Some communities, notably Milford, Orewa and Browns Bay, succeeded in reducing the maximum heights, or having staged heights in town centres such as Otahuhu and Panmure.
Other communities were not successful. Residents from the eastern beachfront village of St Heliers wanted the maximum height reduced to three storeys but the council was adamant the existing height limit of four storeys should remain.
Developers generally supported a higher ceiling for apartments, saying they needed to be at least five storeys to be economic.
Residential zones/density
The mixed housing zone has been the most controversial zone where plans for widespread intensification have been like the proverbial red rag to a bull.
In this case, the bull was normally quiet, middle-class homeowners who turned up at public meetings in their thousands when they saw their way of life under threat over the fence.
The issue led to the formation of the Auckland 2040 movement to oppose haphazard multi-rise development and a pro-compact city campaign from Generation Zero, a youth-based organisation.
Howls of protests led to the mixed housing zone, covering 49 per cent of residential Auckland, being split in two - a three-storey mixed housing urban zone close to transport routes and two-storey mixed housing suburban zone in the suburbs.
Density limits in the mixed housing suburban zone dominated four of the five days of meetings last week to wrap up the Unitary Plan, with politicking and an unsuccessful stand by council planners to have no density limits on sites bigger than 1200sq m with a 20m frontage.
There was much intrigue about the positions of councillors Ann Hartley and George Wood, who both represent the North Shore where the issue is red hot.
In the end, Mrs Hartley failed to achieve a minimum density rule of one dwelling per 300sq m (later amended to 250sq m) and both she and Mr Wood supported a compromise by Mayor Len Brown for one dwelling per 200sq m on sites greater than 1200sq m with a 20m frontage.
The council also backed off from not giving the public any say on suburban developments to a position of assessing cases for public notification on a range of issues, including breaches of height, height to boundary, walls on boundaries, building setbacks, landscaping and outlook controls.
Rural development
Farm paddocks are not there to sprout houses, Franklin Local Board chairman Andy Baker told a five-day meeting on the Unitary Plan.
Yes they are. Mayor Len Brown and Deputy Mayor Penny Hulse want to turn 8000ha of rural land into housing as part of their "little up and little out" compact city model.
What's more, 4260ha of land in the suburban "rural urban boundary" (RUB) is elite or prime soils - 90 per cent of the southern RUB.
The council is setting out to build 160,000 of the 440,000 new homes over the next 30 years outside the existing urban boundaries.

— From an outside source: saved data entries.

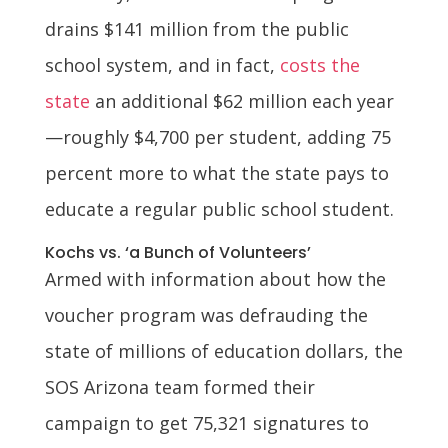
drains $141 million from the public
school system, and in fact,
costs the
state
an additional $62 million each year
—roughly $4,700 per student, adding 75
percent more to what the state pays to
educate a regular public school student.
Kochs vs. ‘a Bunch of Volunteers’
Armed with information about how the
voucher program was defrauding the
state of millions of education dollars, the
SOS Arizona team formed their
campaign to get 75,321 signatures to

They will be built in four main rural areas in and around Warkworth, Silverdale/Dairy Flat, the Kumeu/Huapai/Red Hills/Brigham Creek area, and Pukekohe.
About 90,000 of these homes will be on new land.
The other 70,000 homes will be within Warkworth and Pukekohe, and rural and coastal towns and villages such as Beachlands, Bombay, Snells Beach, Wellsford and Whitford.
The Housing Accord between the council and Government will provide a streamlined process to free up some of this rural land.
Changes made to the RUB include:
The Southern RUB has been refined to include about 376ha of additional land, including land that was recently the subject of the Drury South plan change.
In the Northwest RUB, about 360ha to the north and west of Red Hills and bound by Brighams Creek to the east and Taupaki/Nixon Rd to the west, has been excluded.
In the North RUB, about 1021ha south of Bawden and Dairy Stream Rds and east of Lower Jess Rd has been excluded.
In the North RUB at Warkworth, an extra 151ha has been added east of Matakana Rd and north of Sandspit Rd.
Heritage
The proposed rewrite of Auckland's tarnished heritage rules has made progress, but not enough to satisfy the Character Coalition, an umbrella organisation of 60 heritage and community groups.
The organisation had called for Auckland to follow Brisbane, which prevents demolition of pre-1945 houses unless the owner can make a case.
The public have a say in the process.
Instead of following the more prescriptive Brisbane path, the council has adopted a "precautionary" demolition rule in pre-1944 areas before they are assessed for "special character" status.
Under the pre-1944 control, homeowners will need a resource consent to demolish a property. The application could be subject to public notification.
The council plans to survey the pre-1944 areas by the time the Unitary Plan becomes operative in about three years.
There are concerns that some streets in the special character suburbs, such as Mt Eden, Grey Lynn and Herne Bay, have been excluded from special character status.
Other old suburbs, such as Westmere, have extensive groupings of pre-1944 bungalows that currently have no character protection.
Council heritage manager Noel Reardon said it was a "big ask" to assess houses in the pre-1944 areas over the next three years.
He said the council had assessed five areas this year - Balmoral, Otahuhu, Onehunga, Mangere and Mt Roskill - saying it took time and resources to carry out the task.
The council also rejected a recommendation from officers to exclude Housing New Zealand from the pre-1944 demolition control.